Data visualisation is increasingly being used across many businesses as well as in research communities, and the key reason is better insights. However, when working with data visualisation tools, not everyone is comfortable with the level of abstraction associated with it. For example, in the field of data science, basic data visualisation and data exploration are sometimes more than sufficient. Here, complex manual visualisation models are not used at all.
This is where visualisation recommender systems come into play. They provide a variety of visualisations so that the user does not need to specify each and every time he/she is working on a similar project. But this does not hold true for all applications — for example, the rule-based approaches. With improvements in ML, these limitations can be dealt with easily. This article lays out an interesting research study by scholars at MIT, where they chart out an ML-based approach for visualisation recommendation.
ML-Based Visualisation Recommendations
In contrast to rule-based recommender systems, which are usually sophisticated and incorporate insights from experts for visualisations, ML-based recommender systems deal directly with data to train models and embed them into their systems.
For example, Data2Vis, an automatic visualisation generating model developed by IBM researchers, uses a recurrent neural network (RNN) built on sequence-to-sequence modelling. With significant accuracy in visualisations, Data2Vis generates them within seconds and can aid in complex visualisation without referring other manually-created visualisations.

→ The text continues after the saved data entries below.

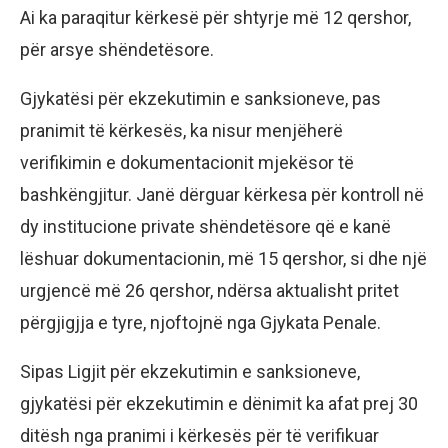
Ai ka paraqitur kërkesë për shtyrje më 12 qershor,
për arsye shëndetësore.
Gjykatësi për ekzekutimin e sanksioneve, pas
pranimit të kërkesës, ka nisur menjëherë
verifikimin e dokumentacionit mjekësor të
bashkëngjitur. Janë dërguar kërkesa për kontroll në
dy institucione private shëndetësore që e kanë
lëshuar dokumentacionin, më 15 qershor, si dhe një
urgjencë më 26 qershor, ndërsa aktualisht pritet
përgjigjja e tyre, njoftojnë nga Gjykata Penale.
Sipas Ligjit për ekzekutimin e sanksioneve,
gjykatësi për ekzekutimin e dënimit ka afat prej 30
ditësh nga pranimi i kërkesës për të verifikuar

The researchers’ ultimate goal was to provide a more accessible platform, speed up visualisations and make it easier for anyone to work with data visualisation regardless of his or her programming skills. In addition, data exploration is improved further with initial visualisations available for complex tasks.
Likewise, there are other tools based on ML to generate visualisations. But, all of these, including Data2Vis, face the limitations in areas such as training models, validation method or even compatible integration with other visualisation systems.
A Sui Generis System Called VizML
Kevin Hu and team from Massachusetts Institute of Technology have recently worked on a new ML-based visualisation method called VizML. This technique learns visualisation designs choices from a collection of different datasets and their associated visualisations. The design choices, which are selected by the researchers, are trained with a neural network using Pytorch and the models are developed with scikit-learn. Here, visualisation is specifically defined on the basis of design choices.
“We describe visualisation as a process of making design choices that maximise effectiveness, which depends on dataset, task, and context. Then, we formulate visualisation recommendation as a problem of developing models that learn make design choices, train and test these models using one million unique dataset visualisation pairs from the Plotly Community Feed.”
VizML entails five steps in its ML-based approach:
- Problem Formulation: This step involves the process of making visualisation design choices as mentioned earlier.
- Data Processing: It involves data collection, cleaning and feature extraction.
- Predicting Design Choices: Now, the neural network is checked to see if it predicts the design choices.
- Feature Importance: It involves interpreting features ideal for prediction.
- Crowdsourced Benchmark: Comparison of this model with visualisation models evaluated by human experts and see if it is better and effective.
Visualisation is done through encodings (specifying parameters) on tools such as Vega-lite and Tableau. Design choices are based on these visualisations and are evaluated by an objective function equation (mentioned as visualisation effectiveness in the study). If all the design choices fall under the required criteria, preferred design choices, then it is considered. Otherwise, it will be ignored. Mathematical analysis of this can be found here.
For data collection and cleaning, Hu and the team use Plotly. A total of 2.3 million dataset-visualisation pairs describing each dataset and column with features was taken.
“Using the Plotly API, we collected approximately 2.5 years of public visualisations from the feed, starting from 2015-07-17 and ending at 2018-01-06. We gathered 2,359,175 visualisations in total, 2,102,121 of which contained all three configuration objects, and 1,989,068 of which were parsed without error.”
The ‘Plotly corpus’, as described in the study, is now subjected to feature extraction. With 81 single-column features and 30 pairwise-column features, they are converted into scalar values using 16 aggregating functions. Consequently, through feature processing, only 119,815 datasets and 287,416 columns are taken for prediction tasks.
Once set, a fully-connected feedforward neural network is built and implemented through PyTorch. This is again optimised with respect to learning rate and weight ratio. Finally, it is trained and tested for the obtained data.
VizML predicted visualisations with an accuracy of 70 to 95 percent. Furthermore, the crowdsourced benchmarking done by the researchers also aligns with similar accuracy. This high success by VizML tells us ML can vastly come up with better visualisation than us.
Ultimately, it all depends on the parameters such as design choices if there is a need for data visualisation. On the other hand, it also depends on applications that rely on data visualisation.